星座の判別を若干犠牲にして、星やアステリズムをより目立たせたというのが今回の変更点です。

内部的には、星の明るさ(盤上では大きさ)の違いを多項式ベースから対数ベースに変更(後者では暗い星でも表示できる底力があるが明るい星が大きくなりすぎる) したりして調整が必要になった部分が一番大きく、その他は冗長的な部分を除いて最適化したりと、全体的に微々たる変更で終わっています。

 

カレンダーの方は、この度も、知識がある方々に手を取ってくださり、大変嬉しいことでした。当方のカレンダーが少しでもお力添えになればと切に願う限りです。

しかし、A3壁掛けカレンダーという特性が、暦の世界に足を踏み入れたいと思って頂ける方々には荷が重い印象を与えてしまっているのは事実です。
それに、日々の情報量は劣っても、よりユーザーフレンドリーな内容でコンパクト、かつフルカラーなカレンダーが100均で販売されています(他の収入の助けがある訳ではなく、かつ薄利を受容している訳ではないのであれば、どういう仕組みなのか本気で知りたい)。

内容は自信がありますが製品として工夫が必要なのは明らかです。

今回嬉しいことに、携帯できるようなサイズの媒体、つまり卓上カレンダーや手帳型の方が市場が大きいという情報をいただきました。
また、さらに具体的な内容として、コミティアの方で文具を中心とした展開が見られること、リフィルとしては1/3″ピッチ綴じが人気という情報もいただきました。

 

ここからは少し長い規格の話になります。

ピッチというのは穴の間隔のことです。
手帳を除く多穴ピッチはルーズリーフピッチか1/3″ピッチが見られますが、前者は日本独自規格です。後者は世界標準と呼べるもので、主にリングノートやコイルノートで利用されています。
つまり今までリフィル目的ではルーズリーフピッチ、製本目的では1/3″ピッチという流れが見られました。

しかしこの状況を変えようとしているのがリヒトラブ社です。
1/3″ピッチは綴じ自体の機能的にはルーズリーフピッチより優れた規格です。
・ピッチが狭い=穴が多い(リングからの負荷が分散される)
・角穴(リング部分がほぼ面で紙と接するため、捲り時にスムーズ&頑丈)
・背部分までの距離が短い(紙の面積を大きく取れる)
のです。
これを日本でも広めようと、小型多穴パンチや、バインダーのように開閉ができるリング部分のみの製品「ツイストリング」を発売されています。
これらを利用すれば、自分で好きなリングノートが作れる、という触れ込みです。

そしてルーズリーフ規格でも、これらと似た製品がカール事務器社から出ています。
こちらのパンチは穴あけした紙がそのままルーズリーフに使えるというメリットがあり、またツイストリングと似た思想の「ルーズリング」は、構造が単純で、自分で好きなサイズに切断もできるという応用の幅の広い商品です。
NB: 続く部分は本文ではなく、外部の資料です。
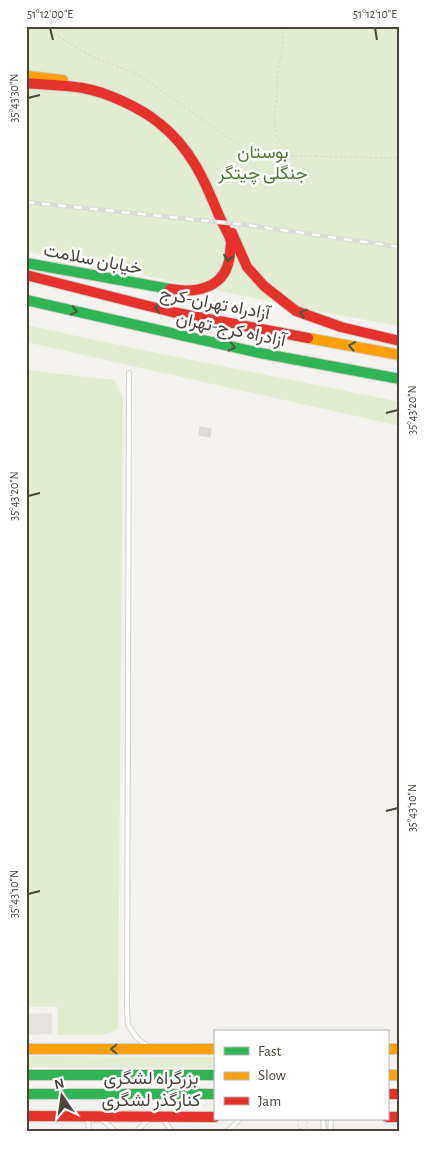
<svg xmlns="http://www.w3.org/2000/svg" width="426" height="1158" font-family="'Alegreya Sans',Vazirmatn,sans-serif">
  <style>
    .industrial { fill: #e5e2de }
    .green { fill: #e1ecd0 }
    .parking { fill: #e5e3df }
    .building { fill: #dddbd7; stroke: #dbd9d4 }
    .lines { fill: none; stroke-linecap: round; stroke-linejoin: round }
    .lane-casing { stroke: #d1d0cc; stroke-width: 6 }
    .fast-casing { stroke: #d2cfc5; stroke-width: 12 }
    .slow-casing { stroke: #d2cfc5; stroke-width: 12 }
    .jam-casing { stroke: #d2cfc5; stroke-width: 12 }
    .path { stroke: #d3d2cc; stroke-width: 1; stroke-dasharray: 2.5 2.5; stroke-linecap: butt }
    .lane { stroke: #fdfdfc; stroke-width: 4 }
    .fast { stroke: #30b455; stroke-width: 10 }
    .slow { stroke: #ff9f0a; stroke-width: 10 }
    .jam { stroke: #e5322d; stroke-width: 10 }
    .rail-casing { stroke: #dbdbda; stroke-width: 4.5 }
    .rail { stroke: #fff; stroke-width: 2.5; stroke-dasharray: 8; stroke-linecap: butt }
    .oneway { stroke: #455a3f }
    .ticks { fill: none; stroke: #4a443a; stroke-width: 2 }
    .labels { text-anchor: middle; stroke-width: 5; stroke-linejoin: round; paint-order: stroke }
    .park-label { font-size: 18px; fill: #4b7a2f; stroke: #fff }
    .street-label { font-size: 18px; fill: #4a443a; stroke: #fff }
    .neatline { fill: none; stroke: #4a443a; stroke-width: 2 }
    .ticks-label { font-size: 12px; text-anchor: middle; fill: #4a443a }
  </style>
  <rect width="100%" height="100%" fill="#f3f2ee"/>
  <polygon class="industrial" points="324,1129 387,1130 387,1132 186,1132"/>
  <g class="green">
    <polygon points="26,26 400,26 400,326 322,312 26,251"/>
    <polygon points="26,325 128,347 400,402 400,426 26,342"/>
    <polygon points="26,370 114,380 123,397 118,1029 103,1035 58,1035 58,1007 26,1007"/>
    <polygon points="26,1056 215,1057 215,1068 26,1067"/>
  </g>
  <polygon class="parking" points="52,1013 52,1034 26,1035 26,1014"/>
  <polygon class="building" points="200,427 211,429 210,437 199,435"/>
  <g class="lines">
    <g class="lane-casing">
      <g id="lane">
        <polyline points="129,373 127,1008 128,1025 137,1038 147,1046"/>
        <polyline points="88,1118 89,1132"/>
        <polyline points="102,1119 116,1132"/>
        <polyline points="323,1119 324,1132"/>
        <polyline points="164,1120 172,1132"/>
        <polyline points="136,1132 149,1119"/>
        <polyline points="227,1132 240,1119"/>
        <polyline points="330,1132 331,1119"/>
      </g>
    </g>
    <g class="fast-casing">
      <g id="fast">
        <polyline points="26,263 170,289"/>
        <polyline points="26,300 260,353 400,379"/>
        <polyline points="26,1075 215,1075"/>
        <polyline points="26,1094 215,1094"/>
      </g>
    </g>
    <g class="slow-casing">
      <g id="slow">
        <polyline points="26,76 63,80"/>
        <polyline points="308,338 400,355"/>
        <polyline points="26,1049 215,1049"/>
        <polyline points="387,1049 400,1049"/>
        <polyline points="387,1075 400,1075"/>
      </g>
    </g>
    <g class="jam-casing">
      <g id="jam">
        <path d="M26 83C45 85 65 85 83 88 106 92 141 108 159 123 191 148 205 181 220 218 223 224 230 236 231 242 231 246 230 250 230 254 227 287 199 294 170 289"/>
        <polyline points="232,233 247,267 264,286 296,311 341,327 400,341"/>
        <polyline points="26,275 172,312 308,338"/>
        <polyline points="387,1094 400,1094"/>
        <polyline points="26,1116 215,1117"/>
        <polyline points="387,1117 400,1117"/>
      </g>
    </g>
    <g class="path">
      <polyline points="41,26 89,55 139,75 249,152 293,156 400,158"/>
      <polyline points="282,26 283,47 277,75 277,96 274,119 277,137 292,155"/>
      <polyline points="298,1119 298,1128 307,1131 307,1119"/>
    </g>
    <use href="#lane" class="lane"/>
    <use href="#fast" class="fast"/>
    <use href="#slow" class="slow"/>
    <use href="#jam" class="jam"/>
    <g class="rail-casing">
      <polyline id="rail" points="26,202 247,225 400,247"/>
    </g>
    <use href="#rail" class="rail"/>
  </g>
  <defs><path id="oneway-chevron" d="M-2-3.5L2.5 0L-2 3.5" fill="none" stroke-width="1.6" stroke-linecap="round" stroke-linejoin="round" transform="scale(1.25)"/></defs>
  <g class="oneway">
    <use href="#oneway-chevron" transform="translate(228 258) rotate(101)"/>
    <use href="#oneway-chevron" transform="translate(158 308) rotate(-166)"/>
    <use href="#oneway-chevron" transform="translate(74 311) rotate(13)"/>
    <use href="#oneway-chevron" transform="translate(303 313) rotate(-159)"/>
    <use href="#oneway-chevron" transform="translate(352 346) rotate(-169)"/>
    <use href="#oneway-chevron" transform="translate(232 347) rotate(13)"/>
    <use href="#oneway-chevron" transform="translate(114 1049) rotate(-180)"/>
  </g>
  <path class="ticks" d="M50 28 53 40M375 28 377 40M28 98 40 95M386 413 398 410M28 496 40 493M386 811 398 808M28 894 40 891"/>
  <g class="labels">
    <g class="park-label">
      <text x="263" y="158">بوستان<tspan x="263" dy="21">جنگلی چیتگر</tspan></text>
    </g>
    <g class="street-label">
      <text transform="translate(93 259) rotate(11)" y="6">خیابان سلامت</text>
      <text transform="translate(215 303) rotate(11)" y="6">آزادراه تهران-کرج</text>
      <text transform="translate(231 329) rotate(12)" y="6">آزادراه کرج-تهران</text>
      <text x="151" y="1084">بزرگراه لشگری</text>
      <text x="151" y="1106">کنارگذر لشگری</text>
    </g>
  </g>
  <rect width="426" height="1158" fill="none" stroke="#ffffff" stroke-width="55"/>
  <rect x="214" y="1030" width="175" height="90" fill="#ffffff" stroke="#b7b4b0"/>
  <rect x="224" y="1047" width="25" height="8" fill="#30b455" stroke="#b7b4b0"/>
  <text x="258" y="1056" font-size="15" fill="#4a443a">Fast</text>
  <rect x="224" y="1072" width="25" height="8" fill="#ff9f0a" stroke="#b7b4b0"/>
  <text x="258" y="1080" font-size="15" fill="#4a443a">Slow</text>
  <rect x="224" y="1097" width="25" height="8" fill="#e5322d" stroke="#b7b4b0"/>
  <text x="258" y="1106" font-size="15" fill="#4a443a">Jam</text>
  <g transform="translate(62 1096) rotate(347)" stroke="#ffffff" stroke-width="4" paint-order="stroke">
  <path d="M0-4L9 19L0 12L-9 19Z" fill="#4a443a"/>
  <text y="-8" font-size="14" font-weight="bold" text-anchor="middle" fill="#4a443a">N</text>
  </g>
  <rect x="28" y="28" width="370" height="1102" class="neatline"/>
  <g class="ticks-label">
    <text x="50" y="18">51°12'00"E</text>
    <text x="375" y="18">51°12'10"E</text>
    <text transform="translate(14 98) rotate(-90)" y="4">35°43'30"N</text>
    <text transform="translate(412 410) rotate(-90)" y="4">35°43'20"N</text>
    <text transform="translate(14 496) rotate(-90)" y="4">35°43'20"N</text>
    <text transform="translate(412 808) rotate(-90)" y="4">35°43'10"N</text>
    <text transform="translate(14 894) rotate(-90)" y="4">35°43'10"N</text>
  </g>
</svg>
どちらの社の商品も甲乙つけがたいですが、将来的に小型媒体にも応用できると考え、ルーズリングを採用しました。
今回頂いた情報から察するに、見事に外したようです(笑)

リヒトラブさんが穴あけパンチを角穴から丸穴に変更されたので、丸穴で妥協するか、リング製本機を導入するか(大抵、穴あけ機能が製本機能と一体化されている)のどちらかで悩ましいところですが、今のところ後者で考えています。
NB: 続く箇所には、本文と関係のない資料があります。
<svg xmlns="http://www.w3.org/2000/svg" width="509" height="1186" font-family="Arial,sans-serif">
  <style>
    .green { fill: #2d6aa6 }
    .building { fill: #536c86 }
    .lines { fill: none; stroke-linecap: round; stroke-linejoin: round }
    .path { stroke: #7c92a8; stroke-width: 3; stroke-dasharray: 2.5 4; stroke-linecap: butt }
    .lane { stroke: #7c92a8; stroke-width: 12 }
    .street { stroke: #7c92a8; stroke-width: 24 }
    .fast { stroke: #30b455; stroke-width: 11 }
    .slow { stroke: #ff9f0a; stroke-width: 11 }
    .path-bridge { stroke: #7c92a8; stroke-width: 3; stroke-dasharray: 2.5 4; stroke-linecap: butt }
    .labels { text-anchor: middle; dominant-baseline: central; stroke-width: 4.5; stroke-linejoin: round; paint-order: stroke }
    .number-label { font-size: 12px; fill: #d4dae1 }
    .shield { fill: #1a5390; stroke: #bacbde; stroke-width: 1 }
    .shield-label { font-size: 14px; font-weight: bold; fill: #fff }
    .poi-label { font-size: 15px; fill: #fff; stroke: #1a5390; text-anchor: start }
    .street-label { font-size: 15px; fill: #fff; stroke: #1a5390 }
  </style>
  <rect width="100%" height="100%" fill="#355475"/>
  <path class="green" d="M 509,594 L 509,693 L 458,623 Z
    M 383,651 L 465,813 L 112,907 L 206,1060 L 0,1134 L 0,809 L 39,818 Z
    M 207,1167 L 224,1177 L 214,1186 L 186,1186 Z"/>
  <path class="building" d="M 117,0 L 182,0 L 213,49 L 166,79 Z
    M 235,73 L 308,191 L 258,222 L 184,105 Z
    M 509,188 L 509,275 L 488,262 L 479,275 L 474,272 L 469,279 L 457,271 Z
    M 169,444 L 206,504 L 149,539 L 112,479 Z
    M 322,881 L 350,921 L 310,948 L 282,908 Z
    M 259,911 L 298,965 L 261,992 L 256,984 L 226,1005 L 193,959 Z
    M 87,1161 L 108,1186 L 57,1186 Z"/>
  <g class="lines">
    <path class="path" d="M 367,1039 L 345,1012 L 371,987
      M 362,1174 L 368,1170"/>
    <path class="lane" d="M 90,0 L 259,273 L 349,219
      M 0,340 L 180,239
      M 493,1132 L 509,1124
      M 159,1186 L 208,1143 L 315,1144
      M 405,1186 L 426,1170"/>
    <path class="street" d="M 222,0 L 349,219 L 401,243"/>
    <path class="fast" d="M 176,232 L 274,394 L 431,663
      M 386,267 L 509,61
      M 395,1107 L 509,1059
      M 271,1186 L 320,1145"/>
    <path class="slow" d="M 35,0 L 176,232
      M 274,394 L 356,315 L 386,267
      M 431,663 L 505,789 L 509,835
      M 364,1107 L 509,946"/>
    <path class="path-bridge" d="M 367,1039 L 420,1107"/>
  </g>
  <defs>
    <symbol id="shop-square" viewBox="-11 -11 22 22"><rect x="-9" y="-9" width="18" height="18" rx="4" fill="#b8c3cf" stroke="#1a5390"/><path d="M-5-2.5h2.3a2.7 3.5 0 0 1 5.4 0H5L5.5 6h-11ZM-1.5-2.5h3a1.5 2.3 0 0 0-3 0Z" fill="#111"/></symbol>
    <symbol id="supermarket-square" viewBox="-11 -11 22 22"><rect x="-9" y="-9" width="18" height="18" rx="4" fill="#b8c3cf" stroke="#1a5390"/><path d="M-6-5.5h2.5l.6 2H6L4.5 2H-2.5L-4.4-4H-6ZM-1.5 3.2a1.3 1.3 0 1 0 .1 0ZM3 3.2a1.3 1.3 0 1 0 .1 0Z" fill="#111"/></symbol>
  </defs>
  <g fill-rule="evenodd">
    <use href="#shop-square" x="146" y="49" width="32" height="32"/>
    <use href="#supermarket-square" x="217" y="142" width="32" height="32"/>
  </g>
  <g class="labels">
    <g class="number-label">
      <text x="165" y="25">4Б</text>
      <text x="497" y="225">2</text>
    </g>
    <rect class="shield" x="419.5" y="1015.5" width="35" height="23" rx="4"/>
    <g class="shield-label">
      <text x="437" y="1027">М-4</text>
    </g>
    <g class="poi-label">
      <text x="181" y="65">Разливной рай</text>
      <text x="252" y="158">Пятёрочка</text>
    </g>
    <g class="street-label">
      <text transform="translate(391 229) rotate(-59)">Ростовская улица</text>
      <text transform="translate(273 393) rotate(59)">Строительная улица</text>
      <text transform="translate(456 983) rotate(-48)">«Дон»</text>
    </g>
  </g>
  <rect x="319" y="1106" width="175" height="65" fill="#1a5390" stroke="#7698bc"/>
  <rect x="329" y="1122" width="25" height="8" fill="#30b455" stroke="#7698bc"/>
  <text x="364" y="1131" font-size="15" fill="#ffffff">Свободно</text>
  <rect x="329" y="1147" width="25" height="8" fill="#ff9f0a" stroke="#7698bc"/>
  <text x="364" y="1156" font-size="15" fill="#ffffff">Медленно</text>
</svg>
と、 長い制作側の都合の話はここまでにし、次回はコンパクトかつ手軽な媒体向けに進化していくと思います。壁掛けカレンダーはしばらくお休みとなります。

以上、制作側の都合を中心とした総括でございました。
最後になりますが、この度、当サークルの制作物に手を伸ばしていただいた方々、ご購入いただいた方々に改めて御礼を申し上げます。ありがとうございました。